In short, it’s time to give thanks, celebrate, and for loved ones kept apart to come together.
Even without that rationale, all cultures have their festivals and high points to mark auspicious events, adding colour to what might otherwise be a grey existence.
We have always celebrated birthdays, recognising and acknowledging the gift of life and the unique existence of friends and family members.
These are moments of meaning not just excuses for a party, although that’s always an option.
Without punctuating our lives with these high points, we risk a joyless life of little expectations where one day becomes much the same as the next.
Life isn’t a Hallmark card but downgrading Christmas will almost inevitably end in disappointment and regret.

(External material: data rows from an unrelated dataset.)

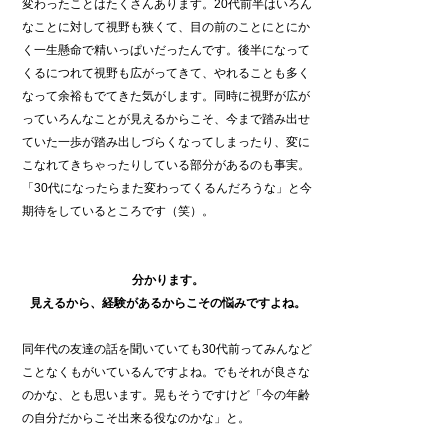
変わったことはたくさんあります。20代前半はいろん
なことに対して視野も狭くて、目の前のことにとにか
く一生懸命で精いっぱいだったんです。後半になって
くるにつれて視野も広がってきて、やれることも多く
なって余裕もでてきた気がします。同時に視野が広が
っていろんなことが見えるからこそ、今まで踏み出せ
ていた一歩が踏み出しづらくなってしまったり、変に
こなれてきちゃったりしている部分があるのも事実。
「30代になったらまた変わってくるんだろうな」と今
期待をしているところです（笑）。
分かります。
見えるから、経験があるからこその悩みですよね。
同年代の友達の話を聞いていても30代前ってみんなど
ことなくもがいているんですよね。でもそれが良さな
のかな、とも思います。晃もそうですけど「今の年齢
の自分だからこそ出来る役なのかな」と。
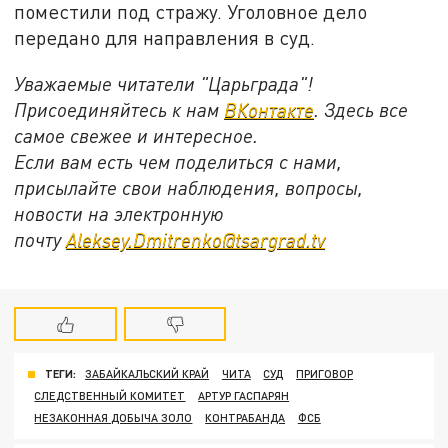
поместили под стражу. Уголовное дело
передано для направления в суд.
Уважаемые читатели "Царьграда"!
Присоединяйтесь к нам
ВКонтакте
. Здесь все
самое свежее и интересное.
Если вам есть чем поделиться с нами,
присылайте свои наблюдения, вопросы,
новости на электронную
почту
Aleksey.Dmitrenko@tsargrad.tv
ТЕГИ:
ЗАБАЙКАЛЬСКИЙ КРАЙ
ЧИТА
СУД
ПРИГОВОР
СЛЕДСТВЕННЫЙ КОМИТЕТ
АРТУР ГАСПАРЯН
НЕЗАКОННАЯ ДОБЫЧА ЗОЛО
КОНТРАБАНДА
ФСБ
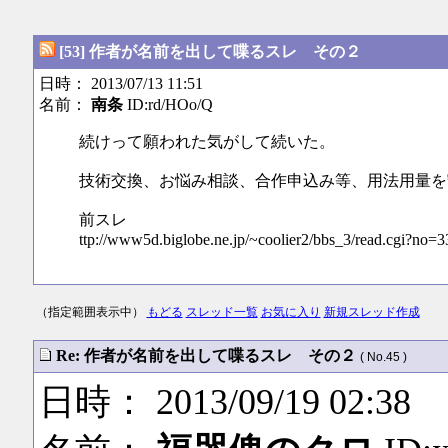
[53] 作者が名前を出して喋るスレ その２
日時： 2013/07/13 11:51
名前：
南条
ID:rd/HOo/Q
続けって願われた気がして続いた。
技術交換、お悩み相談、合作申込み等、用法用量を
前スレ
ttp://www5d.biglobe.ne.jp/~coolier2/bbs_3/read.cgi?no=3
（指定範囲表示中）
もどる
スレッド一覧
お気に入り
新規スレッド作成
Re: 作者が名前を出して喋るスレ その２
( No.45 )
日時： 2013/09/19 02:38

Most worthwhile things involve effort, and Christmas is no different.
So if you are not going to try you may as well not bother.
It doesn’t have to be overkill but a few special thoughts, gift ideas and menu items will make for a memorable day, and sharing the load will make it easier.
I want to give and receive a gift, I want to inhale the fragrance of pine trees, I want to taste some bubbles and something I don’t experience every day.
I want to believe that love really is all around us and that the angels do sing Gloria in Excelsis Deo.
And it’s amazing what a bit of tinsel can do to brighten your life.
So suck it up grinches, make a list and get to work. And like life, turn up. Just remember the right day.